Assignment:
From the listing below, extract each line containing the string "vídeos".
========================================================================
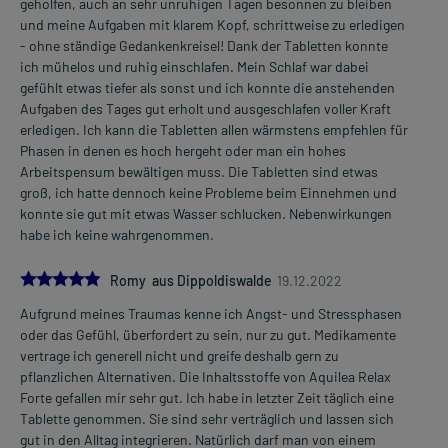
geholfen, auch an sehr unruhigen Tagen besonnen zu bleiben
und meine Aufgaben mit klarem Kopf, schrittweise zu erledigen
- ohne ständige Gedankenkreisel! Dank der Tabletten konnte
ich mühelos und ruhig einschlafen. Mein Schlaf war dabei
gefühlt etwas tiefer als sonst und ich konnte die anstehenden
Aufgaben des Tages gut erholt und ausgeschlafen voller Kraft
erledigen. Ich kann die Tabletten allen wärmstens empfehlen für
Phasen in denen es hoch hergeht oder man ein hohes
Arbeitspensum bewältigen muss. Die Tabletten sind etwas
groß, ich hatte dennoch keine Probleme beim Einnehmen und
konnte sie gut mit etwas Wasser schlucken. Nebenwirkungen
habe ich keine wahrgenommen.
5.0
Romy aus Dippoldiswalde
19.12.2022
Aufgrund meines Traumas kenne ich Angst- und Stressphasen
oder das Gefühl, überfordert zu sein, nur zu gut. Medikamente
vertrage ich generell nicht und greife deshalb gern zu
pflanzlichen Alternativen. Die Inhaltsstoffe von Aquilea Relax
Forte gefallen mir sehr gut. Ich habe in letzter Zeit täglich eine
Tablette genommen. Sie sind sehr verträglich und lassen sich
gut in den Alltag integrieren. Natürlich darf man von einem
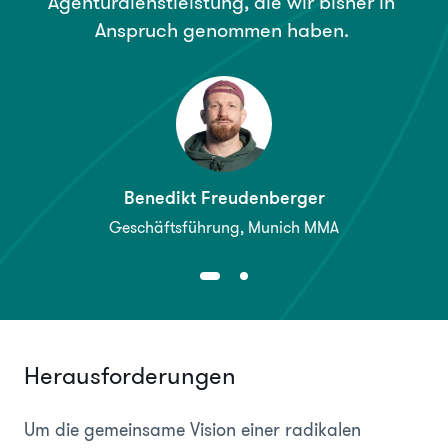
Agenturdienstleistung,
die
wir
bisher
in
Anspruch
genommen
haben.
Benedikt Freudenberger
Geschäftsführung, Munich MMA
Herausforderungen
Um die gemeinsame Vision einer radikalen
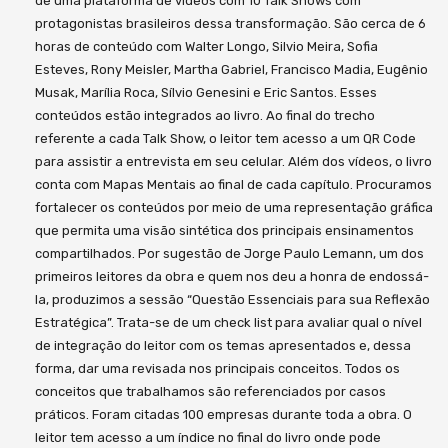
de uma plataforma de vídeos com 10 Talk Shows com
protagonistas brasileiros dessa transformação. São cerca de 6
horas de conteúdo com Walter Longo, Silvio Meira, Sofia
Esteves, Rony Meisler, Martha Gabriel, Francisco Madia, Eugênio
Musak, Marília Roca, Sílvio Genesini e Eric Santos. Esses
conteúdos estão integrados ao livro. Ao final do trecho
referente a cada Talk Show, o leitor tem acesso a um QR Code
para assistir a entrevista em seu celular. Além dos vídeos, o livro
conta com Mapas Mentais ao final de cada capítulo. Procuramos
fortalecer os conteúdos por meio de uma representação gráfica
que permita uma visão sintética dos principais ensinamentos
compartilhados. Por sugestão de Jorge Paulo Lemann, um dos
primeiros leitores da obra e quem nos deu a honra de endossá-
la, produzimos a sessão “Questão Essenciais para sua Reflexão
Estratégica”. Trata-se de um check list para avaliar qual o nível
de integração do leitor com os temas apresentados e, dessa
forma, dar uma revisada nos principais conceitos. Todos os
conceitos que trabalhamos são referenciados por casos
práticos. Foram citadas 100 empresas durante toda a obra. O
leitor tem acesso a um índice no final do livro onde pode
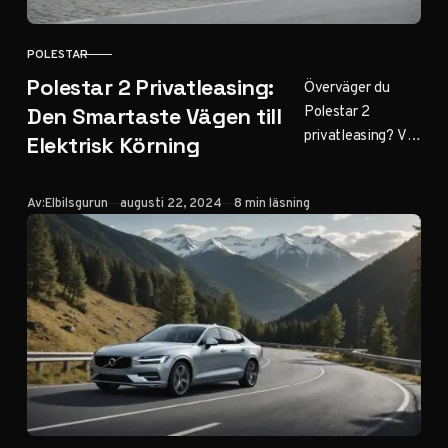
POLESTAR
KATEGORI
Polestar 2 Privatleasing:
Överväger du
Polestar 2
Den Smartaste Vägen till
privatleasing? Vår
Elektrisk Körning
guide hjälper dig
navigera genom
Publicerad
Av:
Elbilsgurun
augusti 22, 2024
8 min läsning
alternativen för
att hitta det
bästa
erbjudandet.
Klicka för smidig
övergång till elbil!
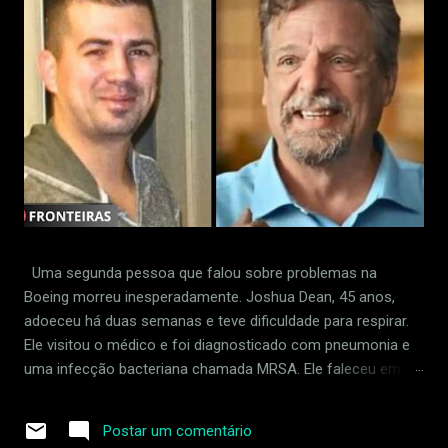
Uma segunda pessoa que falou sobre problemas na
Boeing morreu inesperadamente. Joshua Dean, 45 anos,
adoeceu há duas semanas e teve dificuldade para respirar.
Ele visitou o médico e foi diagnosticado com pneumonia e
uma infecção bacteriana chamada MRSA. Ele faleceu em 30
de abril de 2024. Dean foi supostamente demitido em
retaliação por sinalizar padrões frouxos na fábrica da
Postar um comentário
empresa em Wichita, Kansas. Ele acusou um fornecedor da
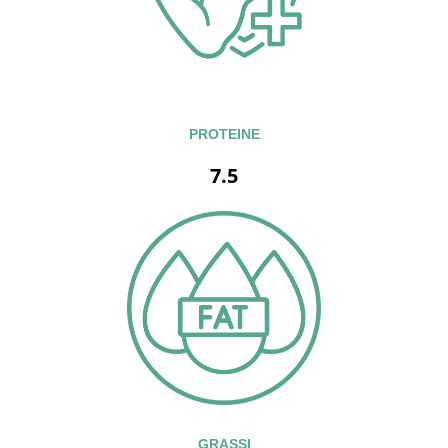
PROTEINE
7.5
GRASSI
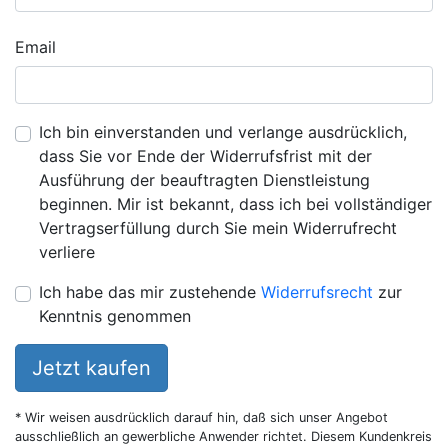
Email
Ich bin einverstanden und verlange ausdrücklich,
dass Sie vor Ende der Widerrufsfrist mit der
Ausführung der beauftragten Dienstleistung
beginnen. Mir ist bekannt, dass ich bei vollständiger
Vertragserfüllung durch Sie mein Widerrufrecht
verliere
Ich habe das mir zustehende
Widerrufsrecht
zur
Kenntnis genommen
Jetzt kaufen
* Wir weisen ausdrücklich darauf hin, daß sich unser Angebot
ausschließlich an gewerbliche Anwender richtet. Diesem Kundenkreis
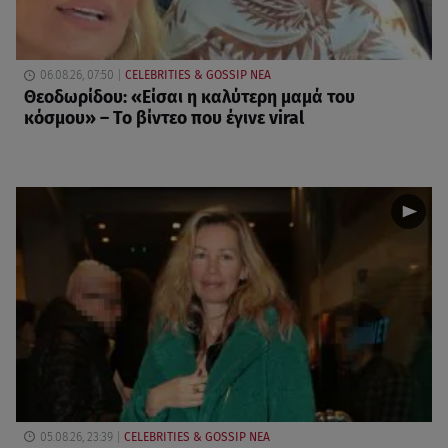
06.08.26, 07:50
CELEBRITIES & GOSSIP ΝΕΑ
Θεοδωρίδου: «Είσαι η καλύτερη μαμά του
κόσμου» – Το βίντεο που έγινε viral
05.08.26, 23:39
CELEBRITIES & GOSSIP ΝΕΑ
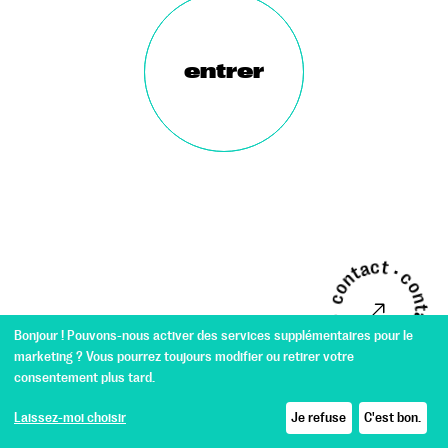
entrer
contact • contact • contact •
contact • contact • c
Bonjour ! Pouvons-nous activer des services supplémentaires pour le
marketing ? Vous pourrez toujours modifier ou retirer votre
consentement plus tard.
ANNECY
04:17
contact@genesii.fr
|
(+33)9 86 47 76 45
|
Mentions légales
Laissez-moi choisir
Je refuse
C'est bon.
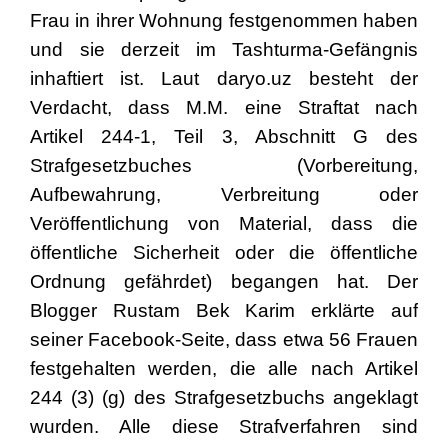
Frau in ihrer Wohnung festgenommen haben
und sie derzeit im Tashturma-Gefängnis
inhaftiert ist. Laut daryo.uz besteht der
Verdacht, dass M.M. eine Straftat nach
Artikel 244-1, Teil 3, Abschnitt G des
Strafgesetzbuches (Vorbereitung,
Aufbewahrung, Verbreitung oder
Veröffentlichung von Material, dass die
öffentliche Sicherheit oder die öffentliche
Ordnung gefährdet) begangen hat. Der
Blogger Rustam Bek Karim erklärte auf
seiner Facebook-Seite, dass etwa 56 Frauen
festgehalten werden, die alle nach Artikel
244 (3) (g) des Strafgesetzbuchs angeklagt
wurden. Alle diese Strafverfahren sind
========================================================================
Expected answer:
de uma plataforma de vídeos com 10 Talk Shows com
para assistir a entrevista em seu celular. Além dos vídeos, o livro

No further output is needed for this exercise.